Task to carry out — Collect each line of the records containing the string "Atribución".

Collected data:

■ ■ ■

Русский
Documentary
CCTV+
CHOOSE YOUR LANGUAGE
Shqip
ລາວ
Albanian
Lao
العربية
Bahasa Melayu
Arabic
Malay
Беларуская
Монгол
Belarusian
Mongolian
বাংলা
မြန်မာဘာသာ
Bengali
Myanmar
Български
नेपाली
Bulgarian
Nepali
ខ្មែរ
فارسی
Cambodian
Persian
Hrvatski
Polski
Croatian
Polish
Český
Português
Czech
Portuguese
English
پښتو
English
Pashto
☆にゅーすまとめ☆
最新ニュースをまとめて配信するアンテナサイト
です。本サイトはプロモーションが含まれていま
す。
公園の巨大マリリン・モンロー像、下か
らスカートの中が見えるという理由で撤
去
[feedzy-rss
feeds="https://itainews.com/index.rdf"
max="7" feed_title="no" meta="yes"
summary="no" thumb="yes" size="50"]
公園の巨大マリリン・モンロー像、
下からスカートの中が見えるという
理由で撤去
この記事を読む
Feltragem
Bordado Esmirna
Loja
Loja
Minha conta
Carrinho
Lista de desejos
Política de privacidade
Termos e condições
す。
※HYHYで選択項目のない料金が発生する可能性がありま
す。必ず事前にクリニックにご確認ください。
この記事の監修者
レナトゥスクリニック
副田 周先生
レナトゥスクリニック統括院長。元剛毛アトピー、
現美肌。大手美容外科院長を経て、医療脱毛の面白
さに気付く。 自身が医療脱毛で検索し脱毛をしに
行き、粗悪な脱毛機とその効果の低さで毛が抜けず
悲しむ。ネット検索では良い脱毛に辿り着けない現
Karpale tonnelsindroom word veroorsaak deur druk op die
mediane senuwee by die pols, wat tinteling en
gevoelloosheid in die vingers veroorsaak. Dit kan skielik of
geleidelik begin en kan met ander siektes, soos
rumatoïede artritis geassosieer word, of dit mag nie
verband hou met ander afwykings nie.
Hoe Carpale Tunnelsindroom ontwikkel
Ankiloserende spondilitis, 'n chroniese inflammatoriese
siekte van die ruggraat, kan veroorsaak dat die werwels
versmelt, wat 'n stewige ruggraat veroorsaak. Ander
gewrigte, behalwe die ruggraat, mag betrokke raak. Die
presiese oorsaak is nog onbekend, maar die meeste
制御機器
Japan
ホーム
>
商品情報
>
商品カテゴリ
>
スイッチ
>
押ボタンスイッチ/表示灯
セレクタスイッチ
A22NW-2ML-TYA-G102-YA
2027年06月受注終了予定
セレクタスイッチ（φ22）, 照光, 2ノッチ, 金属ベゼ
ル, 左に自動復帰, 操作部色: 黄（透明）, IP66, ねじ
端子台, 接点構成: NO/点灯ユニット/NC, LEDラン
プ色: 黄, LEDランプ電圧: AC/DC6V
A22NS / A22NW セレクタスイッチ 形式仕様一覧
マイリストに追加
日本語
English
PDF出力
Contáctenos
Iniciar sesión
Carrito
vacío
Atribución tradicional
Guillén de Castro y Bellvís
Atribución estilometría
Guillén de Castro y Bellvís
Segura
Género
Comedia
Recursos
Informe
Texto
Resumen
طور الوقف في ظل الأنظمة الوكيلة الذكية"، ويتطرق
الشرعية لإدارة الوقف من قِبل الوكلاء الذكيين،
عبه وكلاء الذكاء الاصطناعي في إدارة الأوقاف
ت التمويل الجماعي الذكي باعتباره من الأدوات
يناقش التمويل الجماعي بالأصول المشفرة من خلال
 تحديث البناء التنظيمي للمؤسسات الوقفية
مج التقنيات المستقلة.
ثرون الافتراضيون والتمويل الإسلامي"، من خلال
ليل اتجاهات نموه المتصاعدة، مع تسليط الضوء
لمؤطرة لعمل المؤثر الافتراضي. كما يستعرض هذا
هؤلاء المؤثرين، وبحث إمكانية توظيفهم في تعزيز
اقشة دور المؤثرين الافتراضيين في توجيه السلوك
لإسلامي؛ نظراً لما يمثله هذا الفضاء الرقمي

■ ■ ■

Output —
Atribución tradicional
Atribución estilometría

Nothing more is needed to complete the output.